## What needs to be done
Take each line below that has "clicks" and copy it.

## Data section
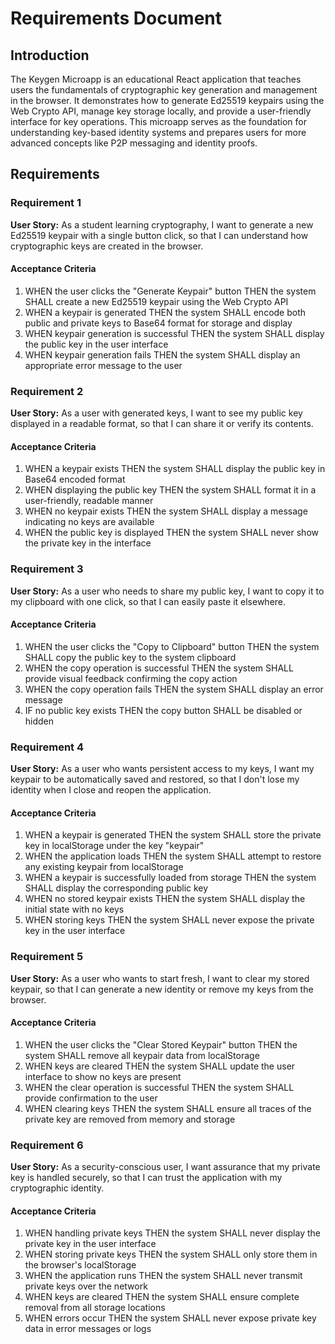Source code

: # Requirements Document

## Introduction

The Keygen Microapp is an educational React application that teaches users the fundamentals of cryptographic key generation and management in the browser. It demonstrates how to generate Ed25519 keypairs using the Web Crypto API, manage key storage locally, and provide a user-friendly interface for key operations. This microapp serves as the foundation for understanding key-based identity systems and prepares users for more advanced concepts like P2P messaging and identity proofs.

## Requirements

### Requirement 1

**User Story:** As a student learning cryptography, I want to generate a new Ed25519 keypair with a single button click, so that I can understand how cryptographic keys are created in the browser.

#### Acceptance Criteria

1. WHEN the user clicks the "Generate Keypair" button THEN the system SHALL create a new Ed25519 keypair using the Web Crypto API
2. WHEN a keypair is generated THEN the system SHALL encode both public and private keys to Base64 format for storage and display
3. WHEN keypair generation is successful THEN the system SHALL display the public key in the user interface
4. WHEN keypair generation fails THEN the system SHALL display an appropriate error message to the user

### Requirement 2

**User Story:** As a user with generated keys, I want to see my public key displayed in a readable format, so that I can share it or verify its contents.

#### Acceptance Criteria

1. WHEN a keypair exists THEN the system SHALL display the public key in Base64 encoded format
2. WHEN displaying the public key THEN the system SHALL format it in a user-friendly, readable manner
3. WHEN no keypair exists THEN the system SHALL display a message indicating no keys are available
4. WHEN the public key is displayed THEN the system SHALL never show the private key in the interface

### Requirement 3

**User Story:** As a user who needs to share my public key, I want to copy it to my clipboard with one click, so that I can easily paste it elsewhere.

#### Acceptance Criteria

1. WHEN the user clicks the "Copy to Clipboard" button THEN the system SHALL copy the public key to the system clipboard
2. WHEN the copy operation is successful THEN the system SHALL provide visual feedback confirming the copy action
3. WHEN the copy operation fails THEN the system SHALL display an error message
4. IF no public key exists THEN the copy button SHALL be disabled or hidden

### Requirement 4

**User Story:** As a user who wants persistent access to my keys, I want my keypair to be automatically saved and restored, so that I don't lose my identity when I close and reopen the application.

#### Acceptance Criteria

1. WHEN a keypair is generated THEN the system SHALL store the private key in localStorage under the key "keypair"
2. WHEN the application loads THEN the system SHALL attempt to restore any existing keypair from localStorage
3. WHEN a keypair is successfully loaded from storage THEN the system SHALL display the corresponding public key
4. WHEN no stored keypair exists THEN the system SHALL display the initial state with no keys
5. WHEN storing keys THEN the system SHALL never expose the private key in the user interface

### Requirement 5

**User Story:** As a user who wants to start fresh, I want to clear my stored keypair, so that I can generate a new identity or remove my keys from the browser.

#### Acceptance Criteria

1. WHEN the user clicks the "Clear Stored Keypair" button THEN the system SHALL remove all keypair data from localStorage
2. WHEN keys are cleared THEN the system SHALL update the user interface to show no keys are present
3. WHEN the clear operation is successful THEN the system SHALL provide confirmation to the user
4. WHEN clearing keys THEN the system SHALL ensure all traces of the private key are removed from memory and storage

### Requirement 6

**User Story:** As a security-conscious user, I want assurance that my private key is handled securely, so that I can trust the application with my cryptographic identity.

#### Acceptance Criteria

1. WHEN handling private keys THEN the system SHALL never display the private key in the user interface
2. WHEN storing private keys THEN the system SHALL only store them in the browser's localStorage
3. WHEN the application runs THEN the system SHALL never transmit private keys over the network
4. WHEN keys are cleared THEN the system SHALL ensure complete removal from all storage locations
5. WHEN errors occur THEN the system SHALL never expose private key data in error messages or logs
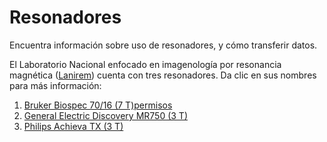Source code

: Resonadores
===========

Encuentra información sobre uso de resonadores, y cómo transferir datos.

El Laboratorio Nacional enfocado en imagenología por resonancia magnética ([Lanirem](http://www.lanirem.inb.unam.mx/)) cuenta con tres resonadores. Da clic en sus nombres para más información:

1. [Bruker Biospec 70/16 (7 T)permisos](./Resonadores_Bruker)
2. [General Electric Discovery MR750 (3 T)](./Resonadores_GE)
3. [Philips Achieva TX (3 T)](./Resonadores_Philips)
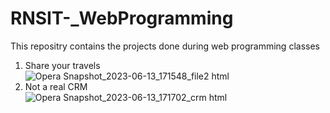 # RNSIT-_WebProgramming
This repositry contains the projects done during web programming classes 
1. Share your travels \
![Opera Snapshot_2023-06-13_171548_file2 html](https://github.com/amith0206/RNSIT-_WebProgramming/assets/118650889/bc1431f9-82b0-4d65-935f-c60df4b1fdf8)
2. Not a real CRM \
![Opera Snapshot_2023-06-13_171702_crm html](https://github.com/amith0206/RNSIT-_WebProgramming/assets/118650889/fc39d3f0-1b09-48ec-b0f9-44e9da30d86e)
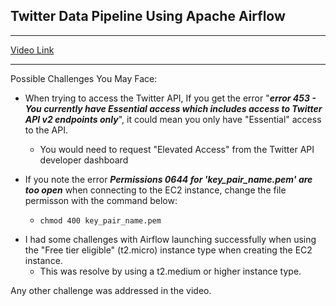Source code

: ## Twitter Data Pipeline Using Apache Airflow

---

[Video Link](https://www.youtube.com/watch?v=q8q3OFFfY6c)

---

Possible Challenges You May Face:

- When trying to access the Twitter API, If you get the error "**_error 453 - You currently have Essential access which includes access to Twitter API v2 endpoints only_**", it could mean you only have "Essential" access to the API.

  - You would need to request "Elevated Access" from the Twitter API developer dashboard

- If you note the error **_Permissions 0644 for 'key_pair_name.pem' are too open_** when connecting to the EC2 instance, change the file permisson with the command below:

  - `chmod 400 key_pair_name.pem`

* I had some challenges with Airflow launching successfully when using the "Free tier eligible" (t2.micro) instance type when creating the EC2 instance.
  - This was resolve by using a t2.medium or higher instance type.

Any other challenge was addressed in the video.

## Your solution
1. WHEN the user clicks the "Generate Keypair" button THEN the system SHALL create a new Ed25519 keypair using the Web Crypto API
1. WHEN the user clicks the "Copy to Clipboard" button THEN the system SHALL copy the public key to the system clipboard
1. WHEN the user clicks the "Clear Stored Keypair" button THEN the system SHALL remove all keypair data from localStorage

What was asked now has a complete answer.